* _Task prompt_
Find the string "click" in the listing and report every line that has it.

* _Material for the task_
_____

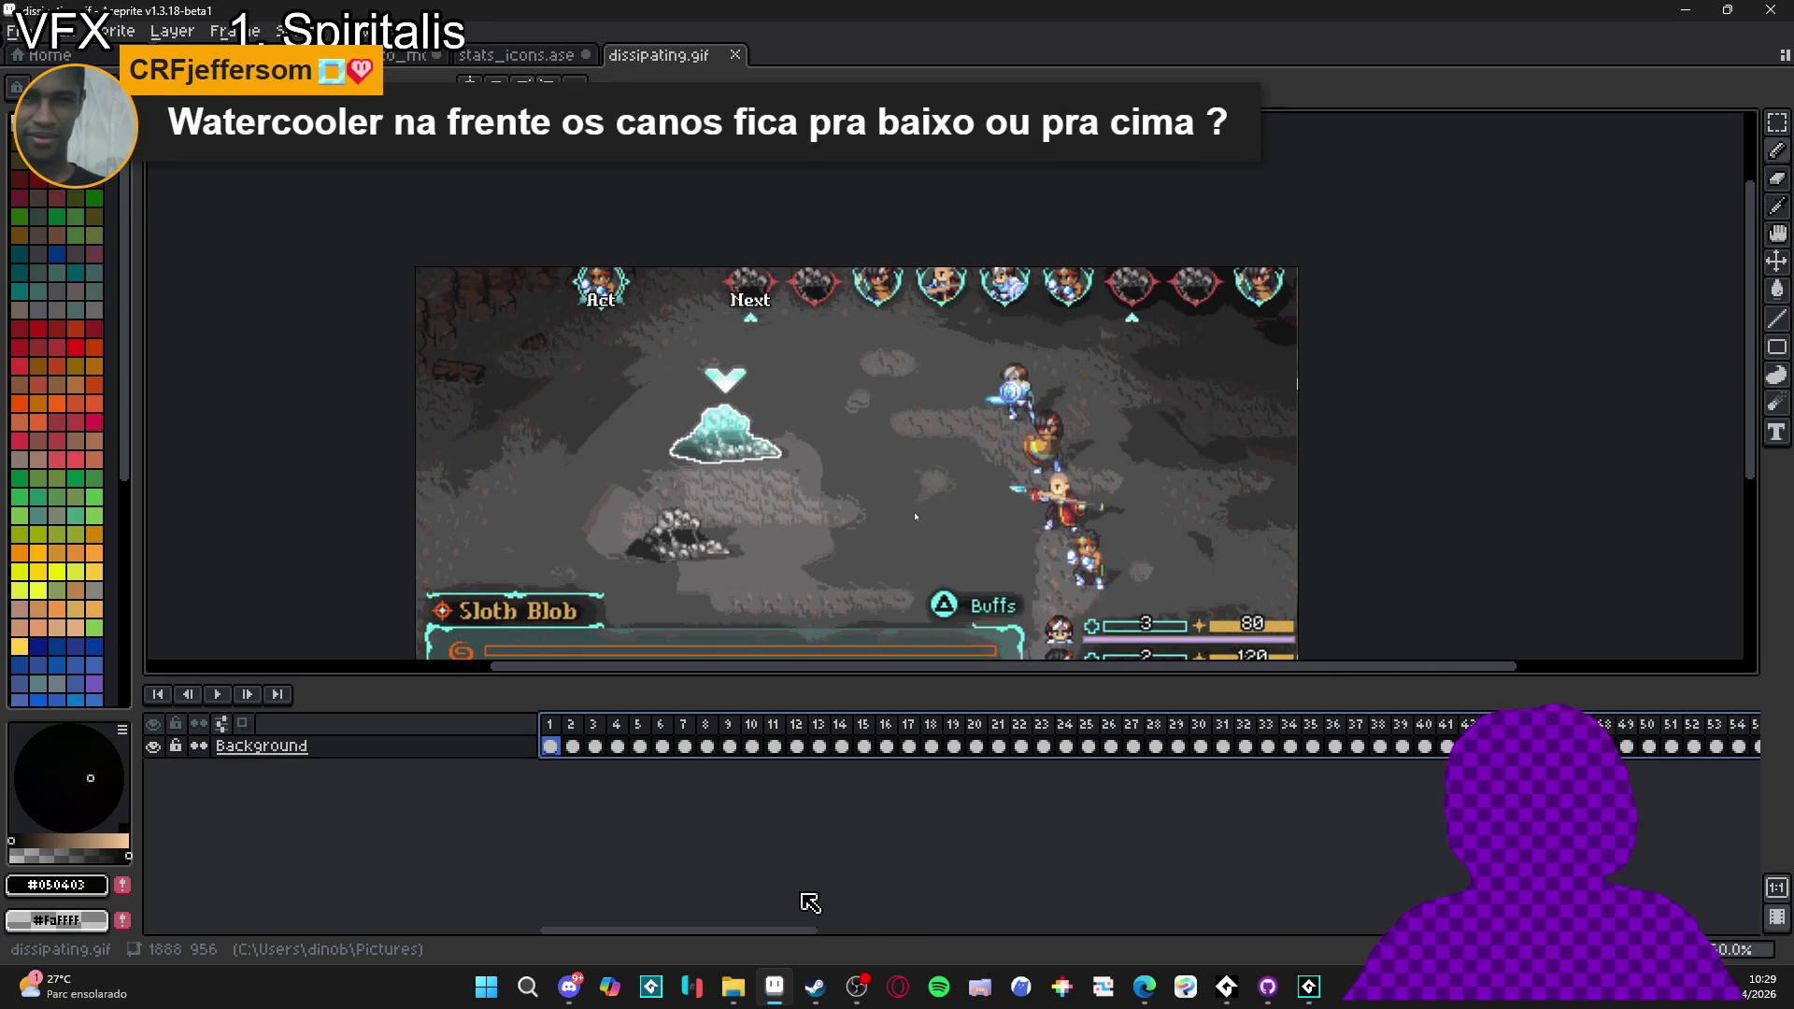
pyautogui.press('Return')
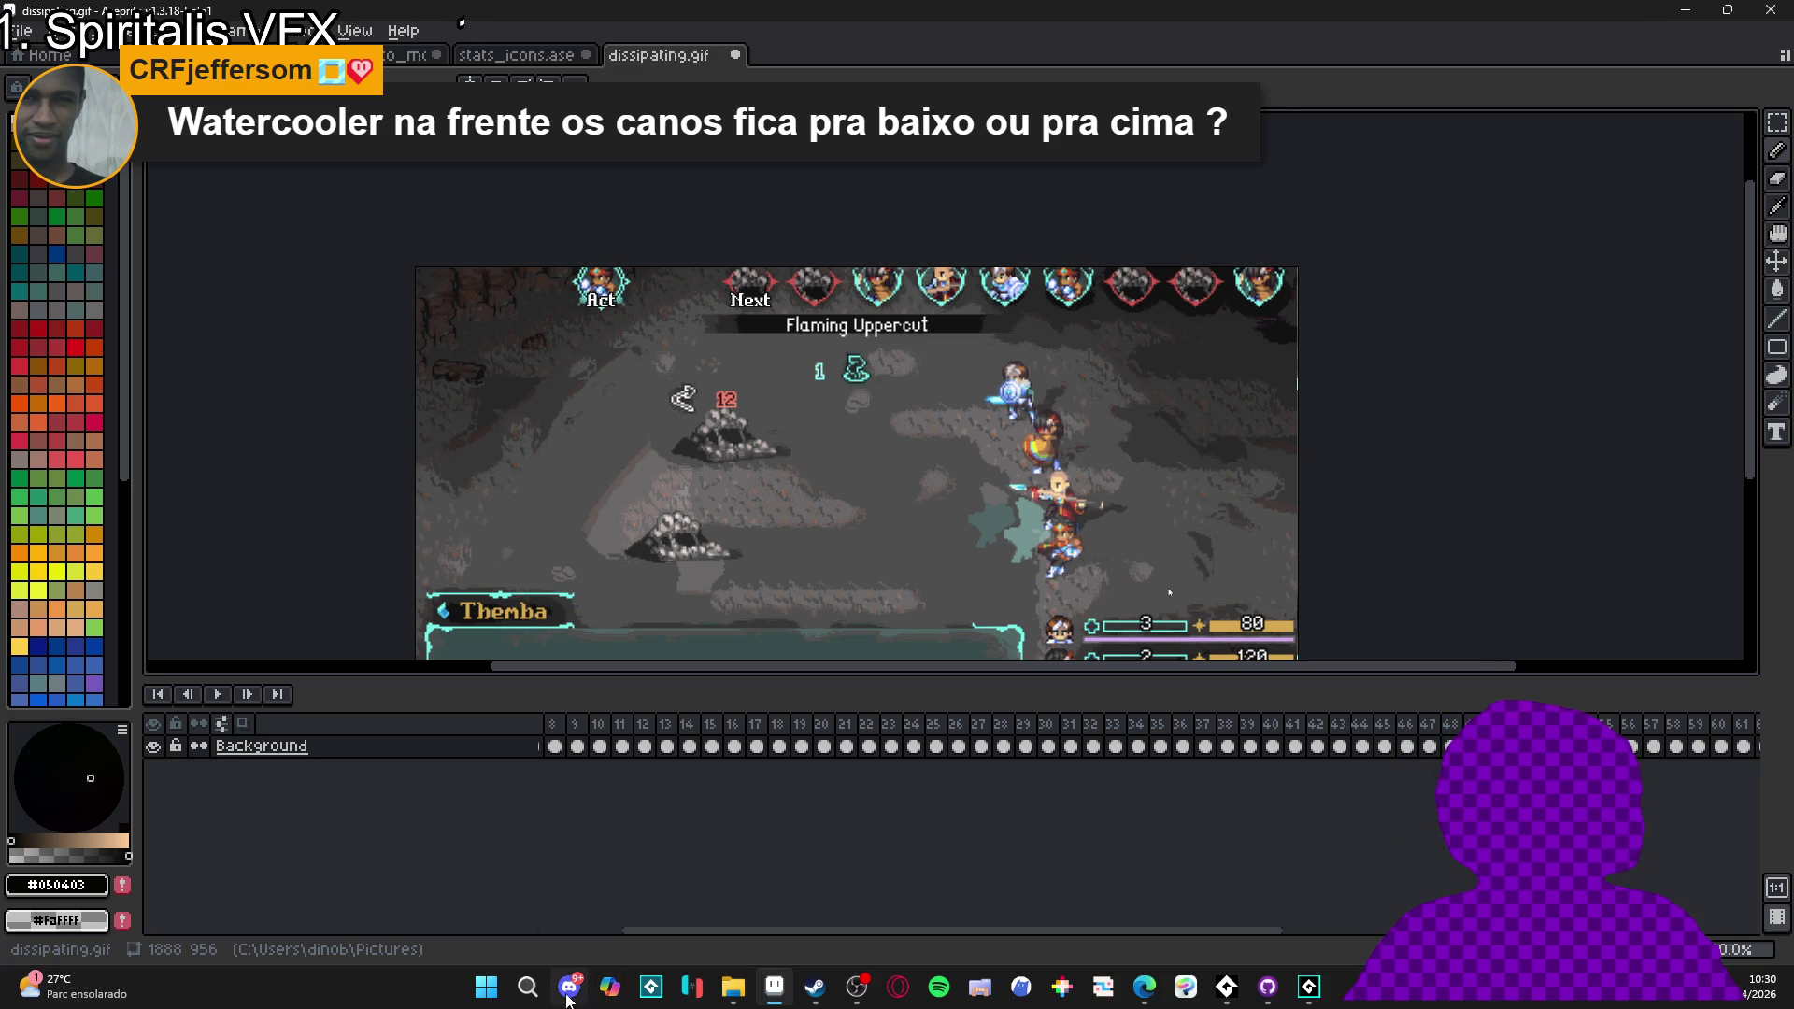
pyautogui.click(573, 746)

_____

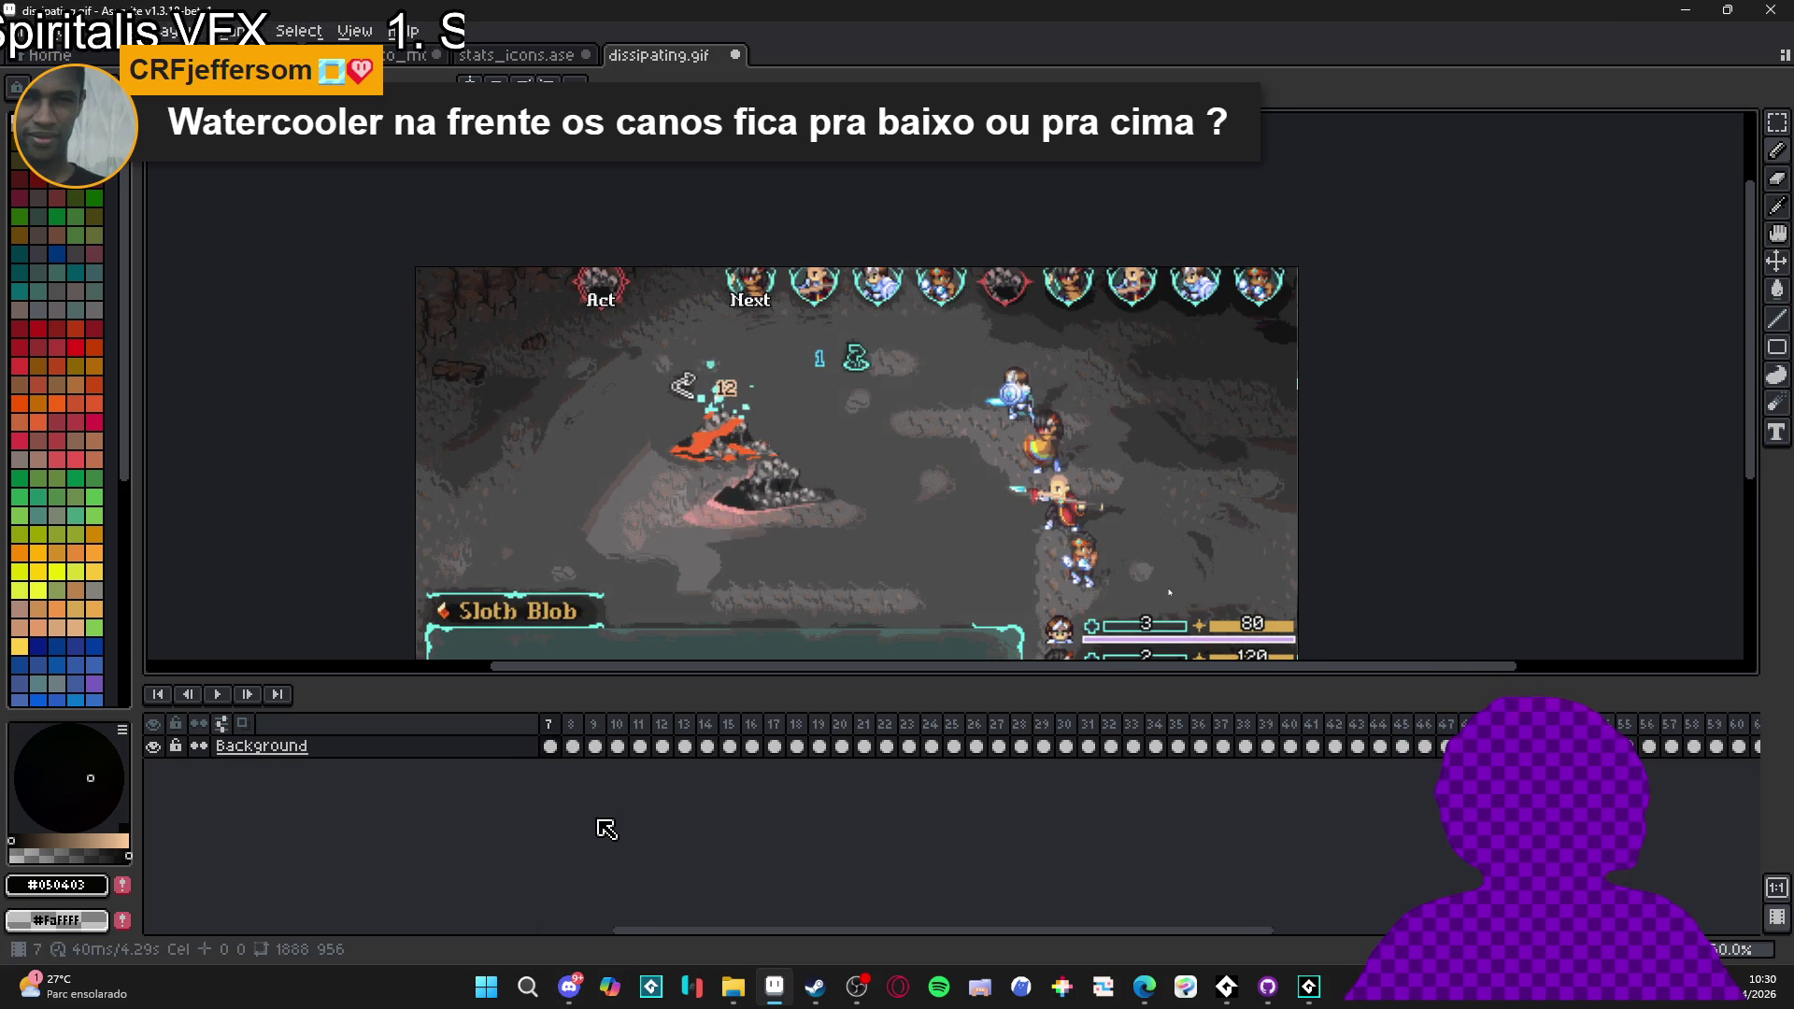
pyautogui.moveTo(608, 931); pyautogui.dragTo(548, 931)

_____

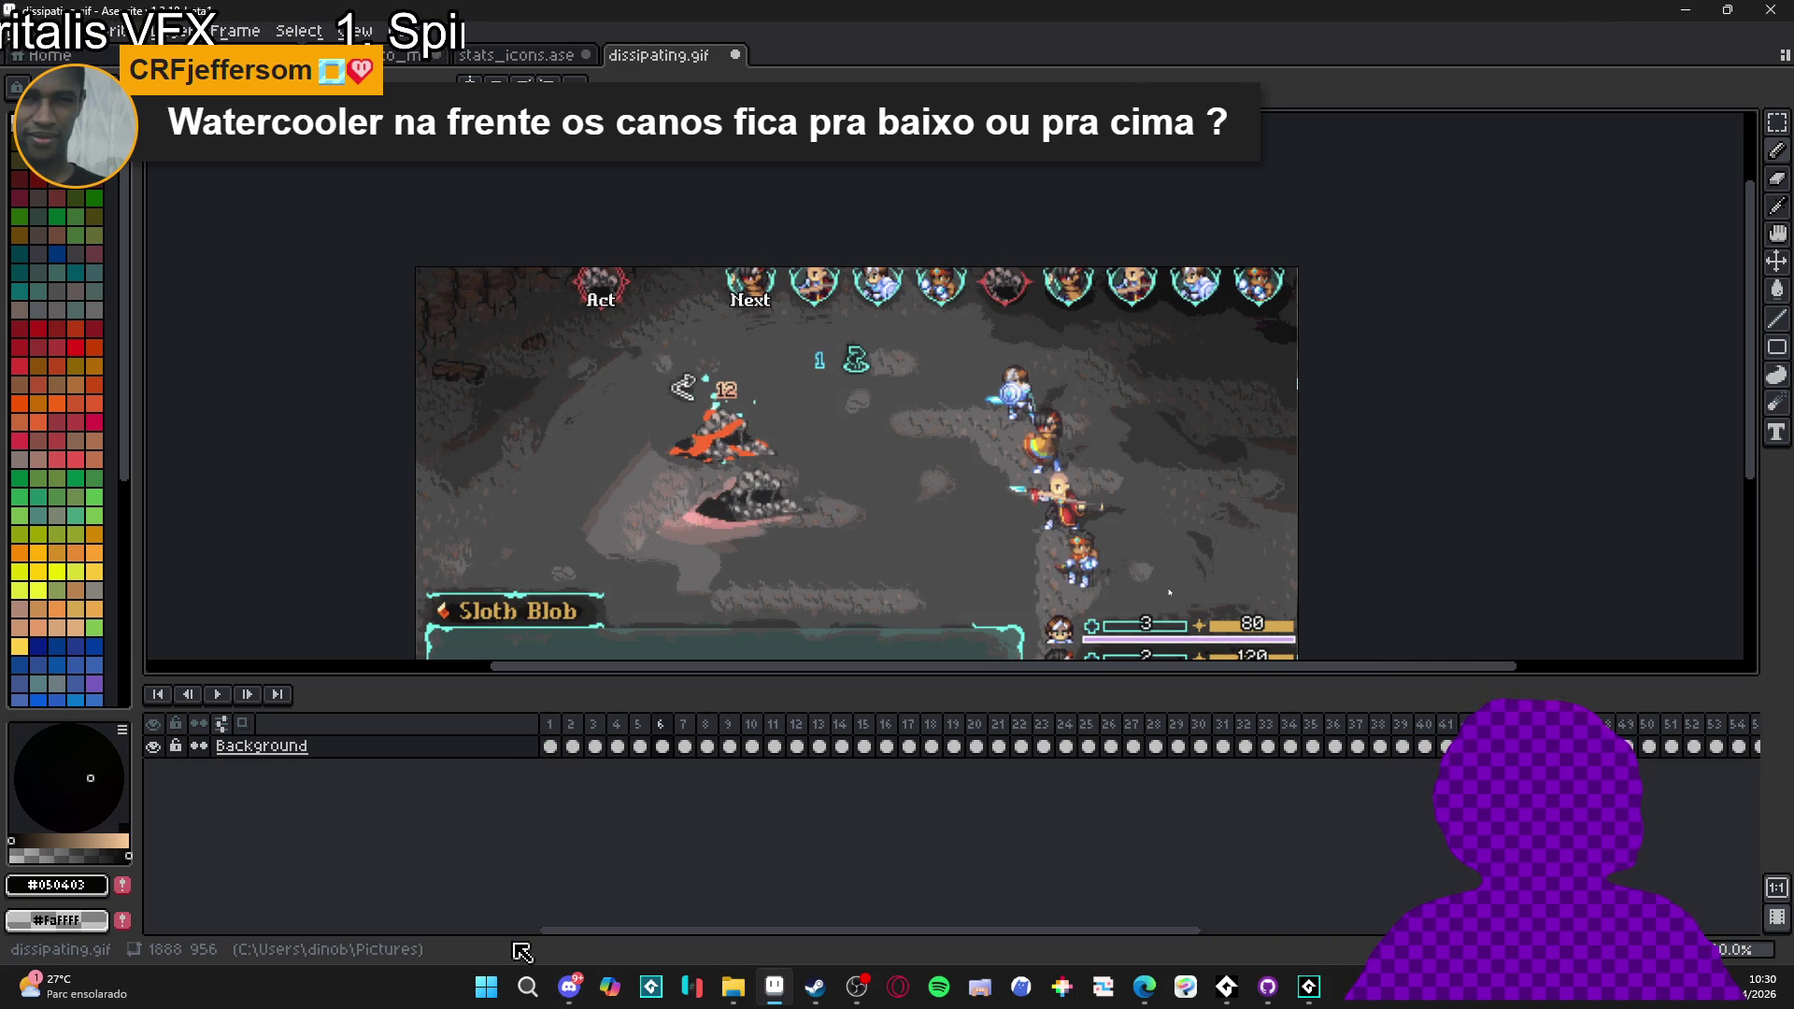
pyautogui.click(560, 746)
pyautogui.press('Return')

_____

* _Exercise response_
pyautogui.click(573, 746)
pyautogui.click(560, 746)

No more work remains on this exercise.